LIVRO: “A Última Viúva de
África”,
de Carlos Vale Ferraz
Ed. Porto Editora, Setembro de 2017
“A Última Viúva de África”,
lê-se como quem lê uma longa carta. Espécie de legado póstumo a
alguém muito próximo, o livro encerra as memórias de Miguel
Barros, “histórico e respeitado produtor de cinema”, tendo como
elemento fulcral da trama uma portuguesa, Alice Oliveira, antiga
emigrante no Congo desde os anos 50, conhecida nesses tempos como
Madame X pelas autoridades portuguesas e por Kisimbi, a “mãe”,
pelos mercenários que combatiam em prol da secessão do Catanga. É
ela “a última viúva de África”, que dá nome ao romance de
Carlos Vale Ferraz, pseudónimo de Carlos de Matos Gomes, publicado
em 2017 e vencedor do Prémio Literário Fernando Namora no ano passado.
Do ponto de vista da História e dos
factos, o livro contém um conjunto de elementos relevantes para a
compreensão dos processos independentistas em África, colocando num dos pratos
da balança as questões geopolíticas e a sua importância no
contexto da Guerra Fria e, no outro, a absurda confiança dos colonos
brancos na paz universal, seguindo a missão de civilizar
bondosamente os indígenas.

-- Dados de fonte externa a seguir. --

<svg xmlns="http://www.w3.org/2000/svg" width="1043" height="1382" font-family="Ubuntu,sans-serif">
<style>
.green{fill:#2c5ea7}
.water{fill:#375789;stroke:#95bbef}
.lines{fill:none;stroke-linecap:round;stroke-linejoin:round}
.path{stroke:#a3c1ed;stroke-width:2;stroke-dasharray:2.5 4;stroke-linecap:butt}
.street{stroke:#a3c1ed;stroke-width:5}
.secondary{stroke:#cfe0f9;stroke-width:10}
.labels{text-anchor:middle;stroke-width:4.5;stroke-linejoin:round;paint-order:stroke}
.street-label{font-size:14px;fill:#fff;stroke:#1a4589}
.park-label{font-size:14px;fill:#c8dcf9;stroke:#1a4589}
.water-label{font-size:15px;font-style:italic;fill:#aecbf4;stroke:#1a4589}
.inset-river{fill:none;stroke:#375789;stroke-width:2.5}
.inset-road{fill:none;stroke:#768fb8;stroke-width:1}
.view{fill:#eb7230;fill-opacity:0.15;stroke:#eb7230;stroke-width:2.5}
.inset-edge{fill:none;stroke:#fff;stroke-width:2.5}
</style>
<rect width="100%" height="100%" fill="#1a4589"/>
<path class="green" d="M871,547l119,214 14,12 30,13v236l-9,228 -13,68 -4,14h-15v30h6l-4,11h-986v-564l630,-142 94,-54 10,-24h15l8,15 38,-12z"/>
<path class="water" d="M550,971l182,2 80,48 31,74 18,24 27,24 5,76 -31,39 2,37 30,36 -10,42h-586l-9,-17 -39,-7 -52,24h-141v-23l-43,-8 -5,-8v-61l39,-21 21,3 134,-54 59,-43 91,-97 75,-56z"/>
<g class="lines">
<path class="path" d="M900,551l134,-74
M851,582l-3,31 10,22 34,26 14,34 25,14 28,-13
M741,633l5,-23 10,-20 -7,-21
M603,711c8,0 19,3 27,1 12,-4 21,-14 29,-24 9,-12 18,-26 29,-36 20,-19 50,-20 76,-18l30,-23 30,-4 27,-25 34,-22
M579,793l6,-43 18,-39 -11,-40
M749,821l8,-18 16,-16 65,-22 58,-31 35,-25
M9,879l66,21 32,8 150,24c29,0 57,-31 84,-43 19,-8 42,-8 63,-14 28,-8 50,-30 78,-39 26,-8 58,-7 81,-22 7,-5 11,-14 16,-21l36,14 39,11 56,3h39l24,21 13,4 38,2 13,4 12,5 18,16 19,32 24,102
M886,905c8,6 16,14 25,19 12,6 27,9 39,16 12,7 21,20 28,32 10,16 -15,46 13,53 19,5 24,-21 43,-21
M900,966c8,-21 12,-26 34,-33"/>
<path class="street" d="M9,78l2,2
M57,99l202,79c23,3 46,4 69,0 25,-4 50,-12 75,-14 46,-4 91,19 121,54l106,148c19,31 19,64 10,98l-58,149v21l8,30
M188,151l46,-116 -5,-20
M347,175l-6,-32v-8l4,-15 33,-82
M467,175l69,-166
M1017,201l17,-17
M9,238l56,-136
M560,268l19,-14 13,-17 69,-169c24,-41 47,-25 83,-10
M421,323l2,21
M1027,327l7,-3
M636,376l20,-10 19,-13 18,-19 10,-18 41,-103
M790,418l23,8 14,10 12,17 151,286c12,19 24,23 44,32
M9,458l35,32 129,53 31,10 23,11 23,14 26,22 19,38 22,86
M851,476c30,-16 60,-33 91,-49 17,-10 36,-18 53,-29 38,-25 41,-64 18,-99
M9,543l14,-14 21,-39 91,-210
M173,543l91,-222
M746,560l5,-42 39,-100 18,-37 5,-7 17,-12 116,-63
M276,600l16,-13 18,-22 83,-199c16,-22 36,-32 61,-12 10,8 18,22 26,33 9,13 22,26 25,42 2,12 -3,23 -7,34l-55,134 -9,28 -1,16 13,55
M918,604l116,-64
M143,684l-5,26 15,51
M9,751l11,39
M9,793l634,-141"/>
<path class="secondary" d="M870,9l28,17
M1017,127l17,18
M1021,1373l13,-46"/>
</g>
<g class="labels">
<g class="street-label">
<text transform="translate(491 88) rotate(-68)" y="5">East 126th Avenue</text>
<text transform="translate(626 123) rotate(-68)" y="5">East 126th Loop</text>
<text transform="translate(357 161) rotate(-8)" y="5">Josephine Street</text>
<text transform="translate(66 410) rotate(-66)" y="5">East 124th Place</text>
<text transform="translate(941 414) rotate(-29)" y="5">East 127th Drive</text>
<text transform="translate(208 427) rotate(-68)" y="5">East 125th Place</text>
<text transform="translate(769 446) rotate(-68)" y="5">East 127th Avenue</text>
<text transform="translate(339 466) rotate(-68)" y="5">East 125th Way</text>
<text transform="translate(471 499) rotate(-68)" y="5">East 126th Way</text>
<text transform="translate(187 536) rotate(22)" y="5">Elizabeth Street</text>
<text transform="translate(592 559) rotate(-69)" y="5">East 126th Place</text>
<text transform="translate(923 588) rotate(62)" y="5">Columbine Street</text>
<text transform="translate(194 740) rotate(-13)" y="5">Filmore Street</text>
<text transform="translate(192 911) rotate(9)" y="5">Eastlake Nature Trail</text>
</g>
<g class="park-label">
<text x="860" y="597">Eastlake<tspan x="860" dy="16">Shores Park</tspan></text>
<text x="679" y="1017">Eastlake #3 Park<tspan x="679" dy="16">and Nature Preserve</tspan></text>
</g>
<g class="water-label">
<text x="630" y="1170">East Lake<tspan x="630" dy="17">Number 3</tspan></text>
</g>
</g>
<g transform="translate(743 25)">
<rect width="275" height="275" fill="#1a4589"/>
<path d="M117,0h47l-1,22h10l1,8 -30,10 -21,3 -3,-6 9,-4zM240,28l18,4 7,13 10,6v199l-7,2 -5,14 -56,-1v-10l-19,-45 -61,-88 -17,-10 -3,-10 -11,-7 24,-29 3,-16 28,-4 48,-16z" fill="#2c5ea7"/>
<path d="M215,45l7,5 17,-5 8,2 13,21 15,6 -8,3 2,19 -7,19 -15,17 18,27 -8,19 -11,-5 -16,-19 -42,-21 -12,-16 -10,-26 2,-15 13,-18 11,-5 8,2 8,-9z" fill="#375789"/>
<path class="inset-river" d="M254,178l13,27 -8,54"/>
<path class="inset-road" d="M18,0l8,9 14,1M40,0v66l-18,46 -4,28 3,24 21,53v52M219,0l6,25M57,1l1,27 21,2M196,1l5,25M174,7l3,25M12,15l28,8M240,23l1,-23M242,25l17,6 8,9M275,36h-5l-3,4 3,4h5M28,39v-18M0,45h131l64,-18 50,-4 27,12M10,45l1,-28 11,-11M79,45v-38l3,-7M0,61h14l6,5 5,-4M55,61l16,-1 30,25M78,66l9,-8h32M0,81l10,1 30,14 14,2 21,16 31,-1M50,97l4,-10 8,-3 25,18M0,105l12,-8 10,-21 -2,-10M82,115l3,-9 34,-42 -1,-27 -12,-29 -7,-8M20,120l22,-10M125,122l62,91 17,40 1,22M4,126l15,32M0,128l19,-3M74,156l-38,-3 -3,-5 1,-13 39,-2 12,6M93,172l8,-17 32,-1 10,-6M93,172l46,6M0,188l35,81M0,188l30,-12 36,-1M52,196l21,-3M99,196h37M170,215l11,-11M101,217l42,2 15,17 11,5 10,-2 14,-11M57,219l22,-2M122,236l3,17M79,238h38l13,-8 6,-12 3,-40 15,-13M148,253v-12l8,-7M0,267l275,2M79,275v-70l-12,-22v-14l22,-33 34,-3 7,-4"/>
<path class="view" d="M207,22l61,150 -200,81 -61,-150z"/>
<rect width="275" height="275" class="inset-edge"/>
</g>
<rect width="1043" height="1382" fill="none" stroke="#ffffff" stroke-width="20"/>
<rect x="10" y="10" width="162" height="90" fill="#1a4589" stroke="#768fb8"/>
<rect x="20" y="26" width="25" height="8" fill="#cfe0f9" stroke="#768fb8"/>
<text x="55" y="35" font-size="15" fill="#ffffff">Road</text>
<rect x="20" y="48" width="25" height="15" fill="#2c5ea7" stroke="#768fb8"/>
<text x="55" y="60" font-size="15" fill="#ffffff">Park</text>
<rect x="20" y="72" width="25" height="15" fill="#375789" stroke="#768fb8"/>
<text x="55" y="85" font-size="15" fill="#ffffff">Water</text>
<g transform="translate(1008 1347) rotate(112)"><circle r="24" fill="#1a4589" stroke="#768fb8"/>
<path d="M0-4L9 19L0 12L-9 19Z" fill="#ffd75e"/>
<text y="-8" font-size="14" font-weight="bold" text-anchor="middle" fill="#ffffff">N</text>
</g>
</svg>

Entre espingardas Kalashnikov, zelosos
inspectores da PIDE, piadas de caserna, diamantes, conflitos tribais ou
multidões de cadávares descendo o rio Congo ao sabor da corrente,
Carlos Vale Ferraz vai desvendando os contornos dum conflito que teve
o seu início em 1960 e terminou, seis anos e 100.000 mortos depois,
com a tomada do poder por Joseph Mobuto num país agora com o nome de Zaire. Um conflito que, entretanto,
teve eco em Angola e nas restantes Províncias Ultramarinas,
conhecendo o seu primeiro capítulo em Luanda, em 4 de Fevereiro de
1961.
O interesse do livro, porém, não vai muito além disto. Assente no olhar
dum jornalista e da sua Nikon F, “com uma lente reflex e uma
objectiva de trinta e cinco milímetros”, a escrita de Carlos Vale
Ferraz vai tentando piscar o olho à ficção, sem contudo chegar a
compor, de forma credível, as figuras que rodeiam a personagem
principal. Profundamente dominado por histórias de vida que são as
suas próprias histórias, o autor soçobra nas composições que o
ultrapassam, sendo Alice Oliveira o caso mais flagrante. Intuímos que o segredo da sobrevivência desta mulher está na
rede de contactos e de cumplicidades que soube cultivar e também na
sorte de não ter sido, em certos momentos, a pessoa errada no sítio
errado. Disto, porém, muito pouco é concretizado em termos
narrativos e a personagem revelar-se-á inacabada, imprecisa. Fica-nos Miguel Oliveira, ficam-nos as suas histórias e
memórias (o que, convenhamos, já não é pouco), mas fica também a sensação que Carlos Vale Ferraz, perante material tão rico e vasto,
terá passado ao lado de um grande livro.